== Records for this exercise ==
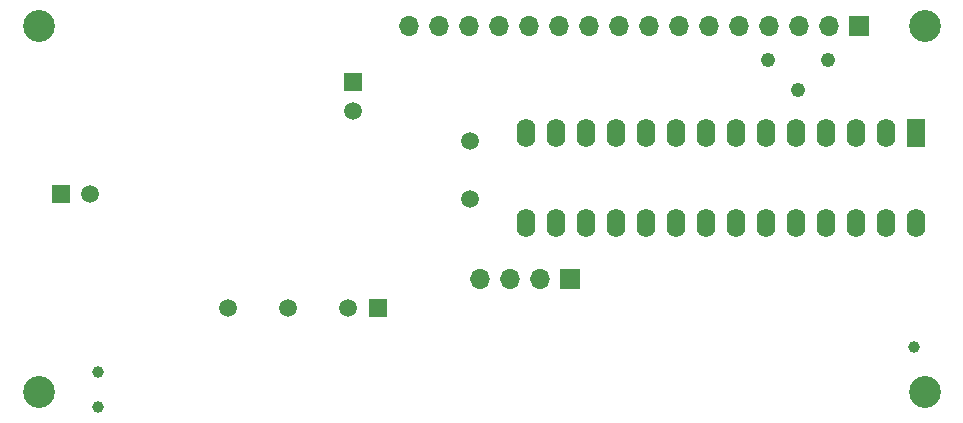
<source format=gbs>
G04 #@! TF.GenerationSoftware,KiCad,Pcbnew,(6.0.0-0)*
G04 #@! TF.CreationDate,2022-02-24T15:34:46+01:00*
G04 #@! TF.ProjectId,AC Power Supply,41432050-6f77-4657-9220-537570706c79,rev?*
G04 #@! TF.SameCoordinates,Original*
G04 #@! TF.FileFunction,Soldermask,Bot*
G04 #@! TF.FilePolarity,Negative*
%FSLAX46Y46*%
G04 Gerber Fmt 4.6, Leading zero omitted, Abs format (unit mm)*
G04 Created by KiCad (PCBNEW (6.0.0-0)) date 2022-02-24 15:34:46*
%MOMM*%
%LPD*%
G01*
G04 APERTURE LIST*
%ADD10C,1.000000*%
%ADD11C,2.700000*%
%ADD12R,1.508000X1.508000*%
%ADD13C,1.508000*%
%ADD14R,1.700000X1.700000*%
%ADD15O,1.700000X1.700000*%
%ADD16C,1.219200*%
%ADD17C,1.500000*%
%ADD18R,1.600000X2.400000*%
%ADD19O,1.600000X2.400000*%
G04 APERTURE END LIST*
D10*
X125000000Y-73600000D03*
X55900000Y-78700000D03*
X55900000Y-75700000D03*
D11*
X125900000Y-77400000D03*
X125900000Y-46400000D03*
X50900000Y-46400000D03*
X50900000Y-77400000D03*
D12*
X79620000Y-70300000D03*
D13*
X77080000Y-70300000D03*
X72000000Y-70300000D03*
X66920000Y-70300000D03*
D14*
X95875000Y-67850000D03*
D15*
X93335000Y-67850000D03*
X90795000Y-67850000D03*
X88255000Y-67850000D03*
D12*
X52750000Y-60650000D03*
D13*
X55250000Y-60650000D03*
D16*
X117700000Y-49350000D03*
X115160000Y-51890000D03*
X112620000Y-49350000D03*
D17*
X87425000Y-56175000D03*
X87425000Y-61055000D03*
D18*
X125125000Y-55475000D03*
D19*
X122585000Y-55475000D03*
X120045000Y-55475000D03*
X117505000Y-55475000D03*
X114965000Y-55475000D03*
X112425000Y-55475000D03*
X109885000Y-55475000D03*
X107345000Y-55475000D03*
X104805000Y-55475000D03*
X102265000Y-55475000D03*
X99725000Y-55475000D03*
X97185000Y-55475000D03*
X94645000Y-55475000D03*
X92105000Y-55475000D03*
X92105000Y-63095000D03*
X94645000Y-63095000D03*
X97185000Y-63095000D03*
X99725000Y-63095000D03*
X102265000Y-63095000D03*
X104805000Y-63095000D03*
X107345000Y-63095000D03*
X109885000Y-63095000D03*
X112425000Y-63095000D03*
X114965000Y-63095000D03*
X117505000Y-63095000D03*
X120045000Y-63095000D03*
X122585000Y-63095000D03*
X125125000Y-63095000D03*
D13*
X77500000Y-53650000D03*
D12*
X77500000Y-51150000D03*
D14*
X120300000Y-46475000D03*
D15*
X117760000Y-46475000D03*
X115220000Y-46475000D03*
X112680000Y-46475000D03*
X110140000Y-46475000D03*
X107600000Y-46475000D03*
X105060000Y-46475000D03*
X102520000Y-46475000D03*
X99980000Y-46475000D03*
X97440000Y-46475000D03*
X94900000Y-46475000D03*
X92360000Y-46475000D03*
X89820000Y-46475000D03*
X87280000Y-46475000D03*
X84740000Y-46475000D03*
X82200000Y-46475000D03*
M02*

</source>
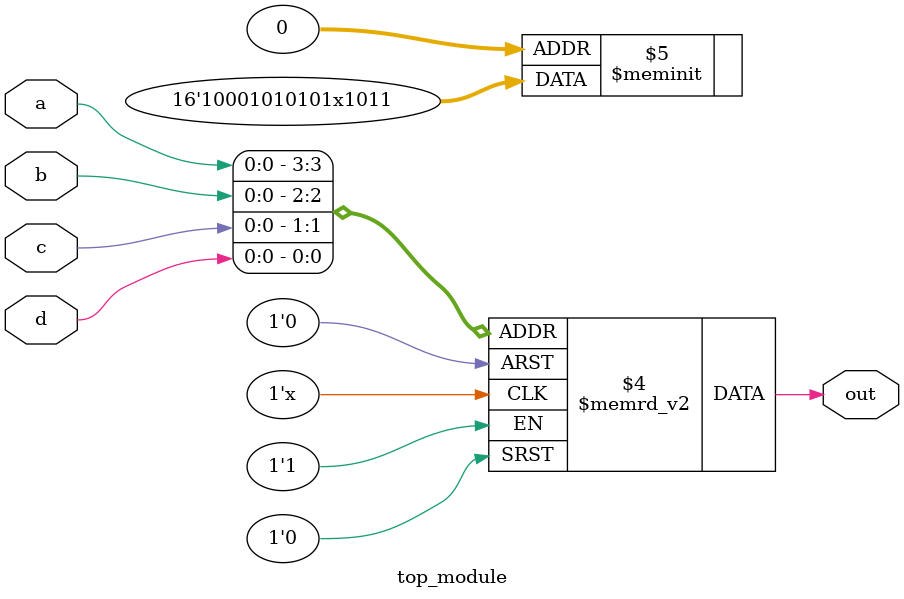
<source format=sv>
module top_module (
    input a, 
    input b,
    input c,
    input d,
    output reg out
);

always @(*) begin
    case ({a, b, c, d})
        4'b0000, 4'b0001, 4'b0011, 4'b0101, 4'b0111, 4'b1001, 4'b1011, 4'b1111: out = 1'b1;
        4'b0010, 4'b0110, 4'b1000, 4'b1010, 4'b1100, 4'b1101, 4'b1110: out = 1'b0;
        default: out = 1'bx;
    endcase
end

endmodule

</source>
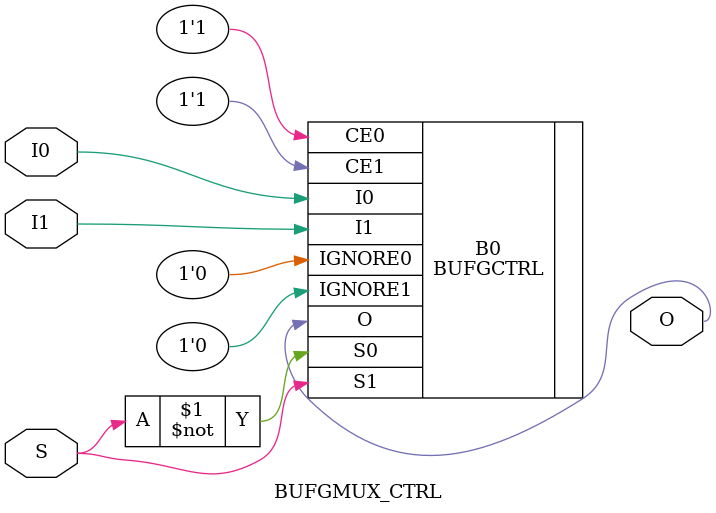
<source format=v>

`timescale 1 ps / 1 ps 

module BUFGMUX_CTRL (O, I0, I1, S);
    
    output O;
    
    input  I0;
    input  I1;
    input  S;
    
    BUFGCTRL #(.INIT_OUT(1'b0), .PRESELECT_I0("TRUE"), .PRESELECT_I1("FALSE")) B0 (.O(O), .CE0(1'b1), .CE1(1'b1), .I0(I0), .I1(I1), .IGNORE0(1'b0), .IGNORE1(1'b0), .S0(~S), .S1(S));
    
endmodule

</source>
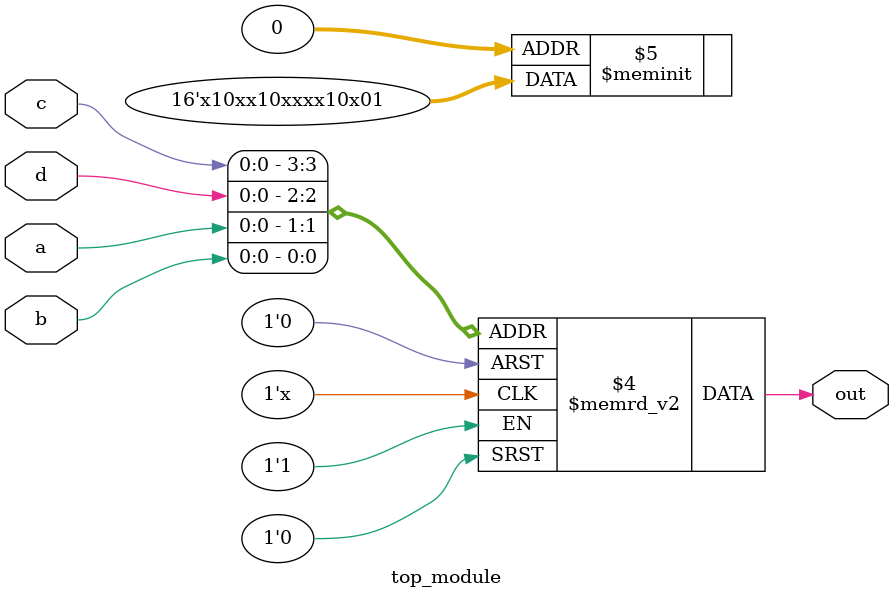
<source format=sv>
module top_module (
    input a, 
    input b,
    input c,
    input d,
    output reg out
);

always @(*) begin
    case ({c, d, a, b})
        4'b0000, 4'b0100, 4'b1010, 4'b1110: out = 1'b1;
        4'b0001, 4'b0011, 4'b1001, 4'b1101: out = 1'b0;
        default: out = 1'bx;
    endcase
end

endmodule

</source>
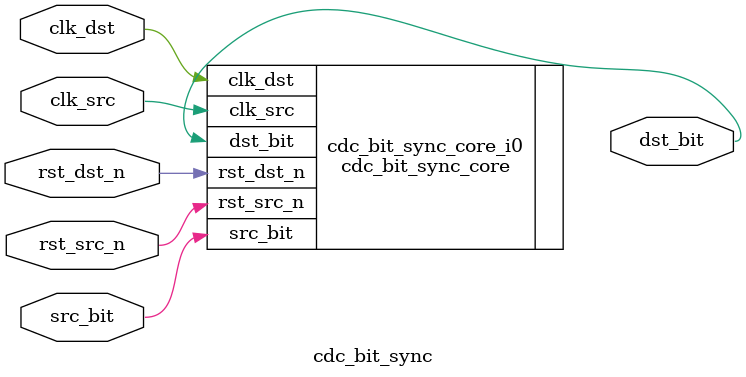
<source format=sv>
`default_nettype none


module cdc_bit_sync (

    input  wire  clk_src,
    input  wire  rst_src_n,
    input  wire  clk_dst,
    input  wire  rst_dst_n,
    input  wire  src_bit,
    output logic dst_bit
  );

  cdc_bit_sync_core cdc_bit_sync_core_i0 (

    .clk_src   ( clk_src   ),
    .rst_src_n ( rst_src_n ),
    .clk_dst   ( clk_dst   ),
    .rst_dst_n ( rst_dst_n ),
    .src_bit   ( src_bit   ),
    .dst_bit   ( dst_bit   )
  );

endmodule

`default_nettype wire

</source>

== Your objective ==
Select every line of the material above holding the word "LIST" and copy it.

== Problem solution ==
G04 APERTURE LIST*
G04 APERTURE END LIST*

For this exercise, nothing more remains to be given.